La sintesi deve essere fatta dentro di noi, non appartiene ad altri, è nostra e in particolare nostra proprio in
quanto laici. Tocca a noi vivere dentro questa doppia tensione . essere a pieno titolo membri del popolo di
Dio e a pieno titolo cittadini del nostro Paese. Cristiani componenti la comunità ecclesiale e nello stesso
tempo chiamati a rispettare l’autonomia delle realtà terrene dentro le quali siamo inseriti, nel rispetto
delle regole proprie della scienza, della cultura, della ricerca, della politica.
Noi, laici cattolici chiediamo alla Chiesa l’autonomia di decidere se quel valore, in quel momento, in quel
contesto storico è rispettato o no, e comunque se è un bene possibile, realizzabile in quel momento. I
capitoli 16-17 della Gaudium et spes sono ancora lì, nessuno li ha cancellati e in quelle parole si spende
ancora la nostra coscienza.
b) Voltare pagina: dalla secolarizzazione alla società post-secolare. Il laicato cattolico e la questione
antropologica
Negli ultimi 50 anni il mondo è cambiato e dalla centralità della secolarizzazione si è passati alla società
post-secolare dove il sacro, la religione e Dio hanno importanza e rilievo per i cittadini.
In tale contesto non è in questione la libertà di professare la propria religione in privato , quanto la libertà
di sostenere e promuovere pubblicamente nella società i propri orientamenti antropologici e chiederne
una tutela giuridica per il bene di tutti.
Qualcuno ritiene che ciò significhi opporsi alla laicità democratica dello Stato, in quanto verrebbero posti
limiti alla libertà dei cittadini a partire da convinzioni religiose soggettive che evidentemente, in quanto
tali, non dovrebbero essere imposte a nessuno.

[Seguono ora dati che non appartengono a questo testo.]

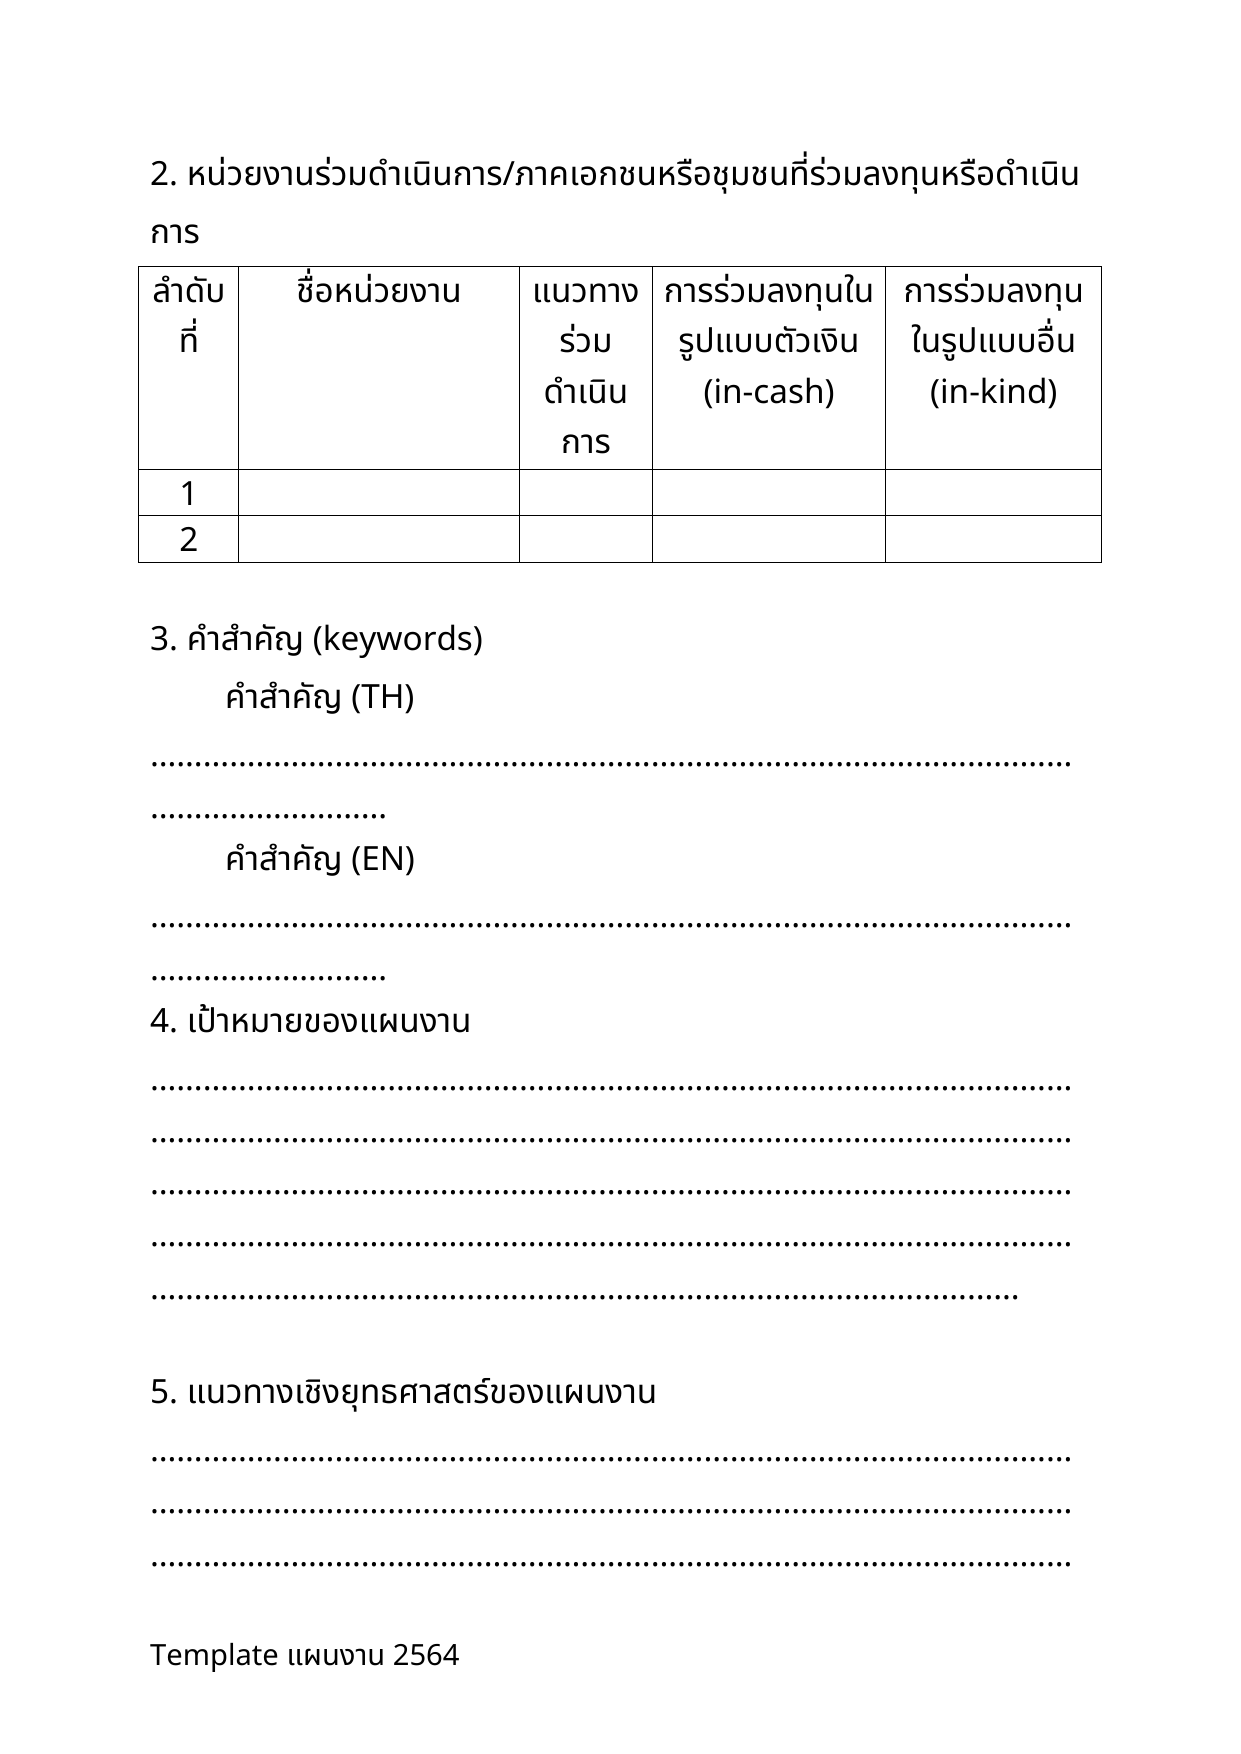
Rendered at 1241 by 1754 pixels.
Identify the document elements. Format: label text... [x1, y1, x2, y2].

table_header ลำดับที่ [139, 267, 238, 469]
text …………………………………………………………………………………………………………………………………………………………………………………………………………………………………………………………………………………………………………………………………………………………………………………………………………………………………………………………………………… [150, 1055, 1090, 1309]
table_cell [653, 470, 885, 515]
table_header ชื่อหน่วยงาน [239, 267, 519, 469]
text 3. คำสำคัญ (keywords) [150, 615, 1090, 666]
table_cell [239, 470, 519, 515]
table_cell [520, 516, 652, 562]
table_cell 1 [139, 470, 238, 515]
table_cell [886, 470, 1101, 515]
table_header การร่วมลงทุนในรูปแบบตัวเงิน (in-cash) [653, 267, 885, 469]
text 5. แนวทางเชิงยุทธศาสตร์ของแผนงาน [150, 1368, 1090, 1418]
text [150, 1426, 1090, 1576]
table_header แนวทางร่วมดำเนินการ [520, 267, 652, 469]
text 2. หน่วยงานร่วมดำเนินการ/ภาคเอกชนหรือชุมชนที่ร่วมลงทุนหรือดำเนินการ [150, 150, 1090, 258]
text คำสำคัญ (TH) …………………………………………………………………………………………………………………… [150, 673, 1090, 828]
text 4. เป้าหมายของแผนงาน [150, 997, 1090, 1047]
table_cell [886, 516, 1101, 562]
text คำสำคัญ (EN) …………………………………………………………………………………………………………………… [150, 835, 1090, 990]
table_cell [239, 516, 519, 562]
table_cell 2 [139, 516, 238, 562]
table_cell [520, 470, 652, 515]
table_header การร่วมลงทุนในรูปแบบอื่น (in-kind) [886, 267, 1101, 469]
table_cell [653, 516, 885, 562]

La questione della laicità oggi si incentra sulla questione antropologica, non sul problema dei rapporti
Chiesa- Stato .
Quale il ruolo dello Stato laico e quale il ruolo dei credenti nelle questioni etiche fondamentali che toccano
la convivenza civile?
L’attuale arcivescovo di Milano, Angelo Scola, parla della laicità come di un “bene comune”. Questo
significa che lo spazio della laicità viene a coincidere con il Cortile dei gentili ossia con lo spazio che si apre
davanti e fuori dal tempio, cioè con il pro- fano.

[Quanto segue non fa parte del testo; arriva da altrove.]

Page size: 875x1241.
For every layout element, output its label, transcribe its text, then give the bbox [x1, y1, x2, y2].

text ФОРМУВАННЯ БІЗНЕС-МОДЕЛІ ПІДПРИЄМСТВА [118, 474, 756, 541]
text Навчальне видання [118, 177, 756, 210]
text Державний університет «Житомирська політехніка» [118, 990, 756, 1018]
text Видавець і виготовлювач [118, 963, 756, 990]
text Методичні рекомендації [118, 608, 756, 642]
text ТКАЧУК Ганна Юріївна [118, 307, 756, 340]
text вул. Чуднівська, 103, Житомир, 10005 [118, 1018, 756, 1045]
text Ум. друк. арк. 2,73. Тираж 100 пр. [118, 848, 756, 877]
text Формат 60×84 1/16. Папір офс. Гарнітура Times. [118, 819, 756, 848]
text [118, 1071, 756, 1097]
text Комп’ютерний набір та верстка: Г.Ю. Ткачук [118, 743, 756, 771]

Forse il problema sta nel trasformare il pensiero, in cultura, l’intelligenza della fedeche è, certamente, un
fatto personale, ed ecclesiale, ma è chiamato a diventare un fatto “ pubblico”.
Nella lettera autografa di Giovanni Paolo II all’allora Segretario di Stato, Cardinal Agostino Casaroli, in
occasione dell’istituzione del Pontificio Consiglio della cultura ( presieduto dal 1982 dal Card. Poupard e
successivamente dal Cardinal Gianfranco Ravasi) si afferma che :
“ Una fede che non diventa cultura è una fede non pienamente accolta,
non interamente pensata
non fedelmente vissuta”.
Impegnarci, da laici, a realizzare questo compito significa- a mio giudizio- ricominciare dal Concilio.